Morning.
Well, I would usually be posting another piece of writing advice today (or better still, yesterday), but once again I’m stumped – I don’t quite know what people exactly need help with and, if I do, I need time to put it into words. Might as well make it a fornightly thing to give me more time to mull it over. Anyway, let me know if there’s some elements of novelry you’re struggling with.
Now, in the meantime, I might as well stay accountable by responding to (ugh, god) another random prompt – what’s my favourite recipe?

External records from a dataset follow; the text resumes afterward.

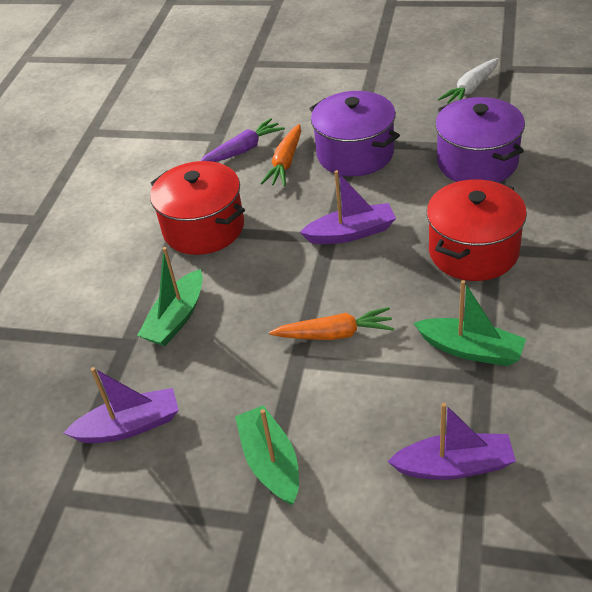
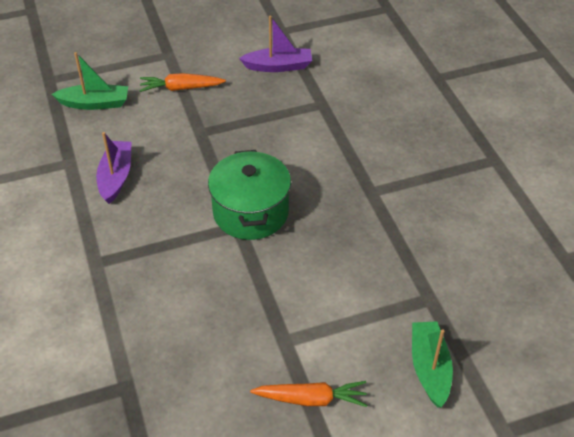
green boat: [137,247,203,346] [235,405,299,505] [414,280,526,366] = 3 -> [52,52,128,110] [412,321,453,407] = 2
green pot: none = 0 -> [208,150,291,240] = 1
purple boat: [64,367,179,443] [300,170,396,244] [387,403,516,480] = 3 -> [96,132,132,204] [239,16,312,72] = 2
purple carrot: [200,118,285,162] = 1 -> none = 0
purple pot: [309,91,400,176] [435,97,525,182] = 2 -> none = 0
red pot: [150,161,245,255] [427,179,527,281] = 2 -> none = 0
white carrot: [438,58,499,104] = 1 -> none = 0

Now, as I have said before, I do like to cook a variety of stuff. Though I can make a neat stir fry and a edible pasta dish (I make too much carbonara), my savoury speciality has more than a cup of sugar in it. I first learnt of “chinese orange chicken” from, er, binging “Binging with babish”. Panda Express isn’t available in my country – all the other takeaways don’t have anything similar on their menus, but I had to try it after seeing it! It sounded like a superior duc l’orange – deep fried, sticky nuggets of fowl upon a bed of steamy rice. Might sound horrible to some of you, but for me, my first tasting was well worth the 3 hours I spent preparing it – double battering takes a long time. I make it every season or so as a special treat for my family. My way of saying thanks for putting up with the mess I leave in the kitchen.
The recipe I have actually taken to using isn’t the Babish original, but rather Melissa Stadler’s “Modern Honey” recipe available through this link: https://www.modernhoney.com/chinese-orange-chicken/
Now, chinese orange chicken is not a British speciality – in fact, I don’t think it’s part of wider chinese-american cuisine, let alone among the original nations many cultures. For my favourite rustic recipe, I give you a rather cheap recipe for Toad in the hole by the reader’s Digest (See “Amazing meals for less than £2.50 per person). I can’t find a copy of said recipe online and can’t be arsed to type it up at the moment – maybe another time – but I absolutely beg anyone abroad to try and cook toad in the whole. Nothing to do with frogs, it’s basically sausage fried in yorkshire pudding batter – simple but the pinnacle of the otherwise mediocre state of british cuisine. Great for a winter dinner, lemme tell you!
Well, hope that’s given you an appetite for the day. I’ll shut up now and leave you to enjoy your life. Please, let me know if there’s any writing advice you’d like me to disgorge.
Have a nice weekend toad in the hole, seriously.